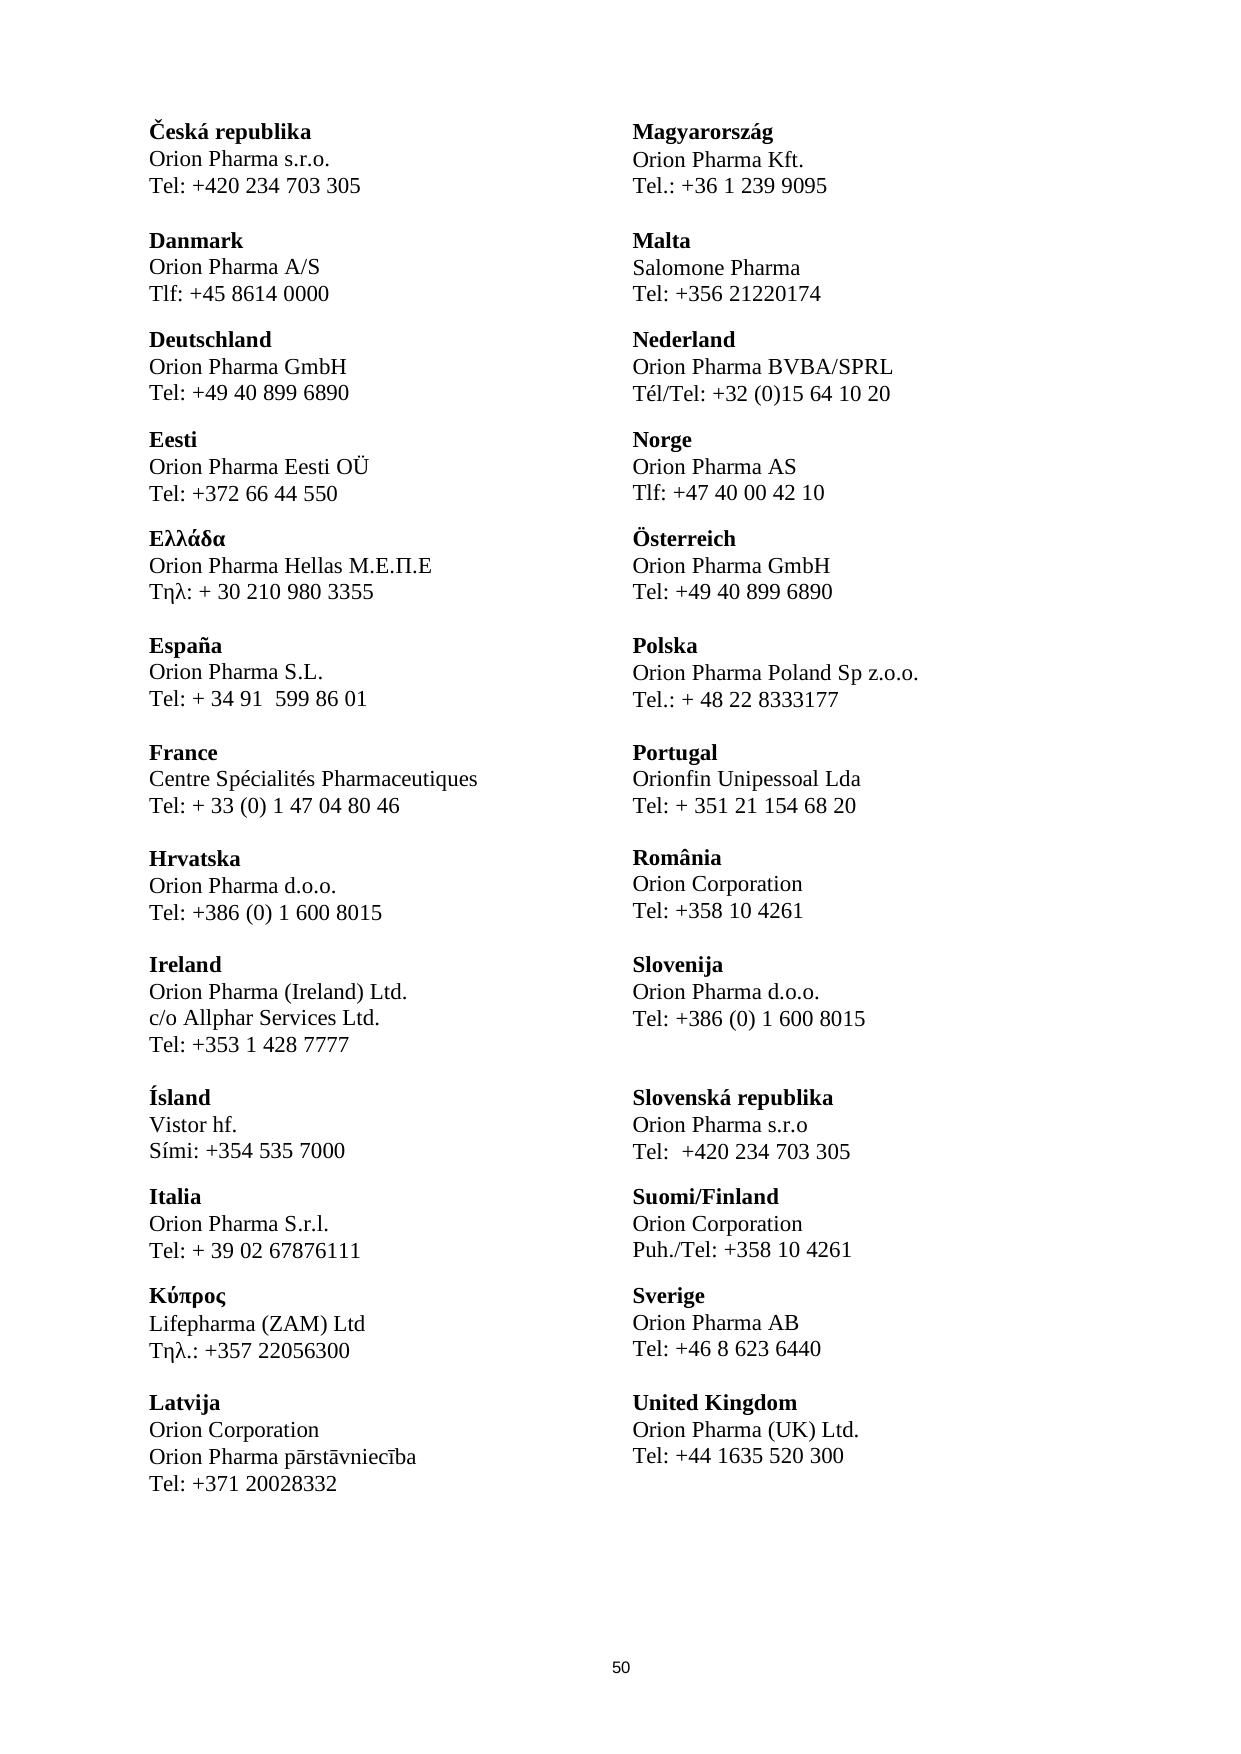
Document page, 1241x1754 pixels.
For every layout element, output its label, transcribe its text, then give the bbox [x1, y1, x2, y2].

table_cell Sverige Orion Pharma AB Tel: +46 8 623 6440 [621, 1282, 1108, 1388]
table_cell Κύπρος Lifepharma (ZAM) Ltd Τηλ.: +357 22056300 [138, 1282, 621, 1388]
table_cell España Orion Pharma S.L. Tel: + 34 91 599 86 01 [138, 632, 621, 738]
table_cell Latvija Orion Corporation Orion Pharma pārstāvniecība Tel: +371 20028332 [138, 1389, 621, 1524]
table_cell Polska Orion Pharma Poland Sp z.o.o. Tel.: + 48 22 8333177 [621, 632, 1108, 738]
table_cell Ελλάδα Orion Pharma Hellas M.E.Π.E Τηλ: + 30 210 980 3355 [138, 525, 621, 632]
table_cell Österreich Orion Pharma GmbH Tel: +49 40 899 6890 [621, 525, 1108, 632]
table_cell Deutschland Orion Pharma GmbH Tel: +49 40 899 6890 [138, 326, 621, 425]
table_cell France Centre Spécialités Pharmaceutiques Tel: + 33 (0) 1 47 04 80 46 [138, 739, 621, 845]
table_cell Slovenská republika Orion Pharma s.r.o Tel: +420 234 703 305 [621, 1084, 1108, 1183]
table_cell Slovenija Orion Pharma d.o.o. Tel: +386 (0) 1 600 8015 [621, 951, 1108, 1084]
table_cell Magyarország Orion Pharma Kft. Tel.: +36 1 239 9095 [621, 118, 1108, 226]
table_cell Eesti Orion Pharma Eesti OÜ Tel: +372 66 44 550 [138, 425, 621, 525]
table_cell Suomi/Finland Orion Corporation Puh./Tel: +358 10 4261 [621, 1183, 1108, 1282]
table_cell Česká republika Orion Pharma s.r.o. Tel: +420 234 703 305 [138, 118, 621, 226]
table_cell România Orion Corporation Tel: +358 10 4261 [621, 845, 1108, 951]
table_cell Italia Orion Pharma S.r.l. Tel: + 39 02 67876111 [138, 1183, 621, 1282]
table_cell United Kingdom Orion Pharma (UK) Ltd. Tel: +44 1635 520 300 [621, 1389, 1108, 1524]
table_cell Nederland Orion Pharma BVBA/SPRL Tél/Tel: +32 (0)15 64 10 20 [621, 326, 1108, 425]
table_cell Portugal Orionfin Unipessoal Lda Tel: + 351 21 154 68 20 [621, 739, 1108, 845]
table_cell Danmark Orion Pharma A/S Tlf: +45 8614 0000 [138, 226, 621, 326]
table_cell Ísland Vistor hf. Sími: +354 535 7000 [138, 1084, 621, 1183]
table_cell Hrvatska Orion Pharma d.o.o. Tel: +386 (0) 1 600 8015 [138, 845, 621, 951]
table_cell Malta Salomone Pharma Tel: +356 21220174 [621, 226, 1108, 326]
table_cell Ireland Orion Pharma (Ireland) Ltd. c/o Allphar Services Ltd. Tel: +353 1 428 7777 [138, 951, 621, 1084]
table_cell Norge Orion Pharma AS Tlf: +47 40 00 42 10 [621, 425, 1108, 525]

WHAT THE TASK REQUIRES
Would you please show every line of the material above that includes the string "GmbH"?

FINAL ANSWER
table_cell Österreich Orion Pharma GmbH Tel: +49 40 899 6890 [621, 525, 1108, 632]
table_cell Deutschland Orion Pharma GmbH Tel: +49 40 899 6890 [138, 326, 621, 425]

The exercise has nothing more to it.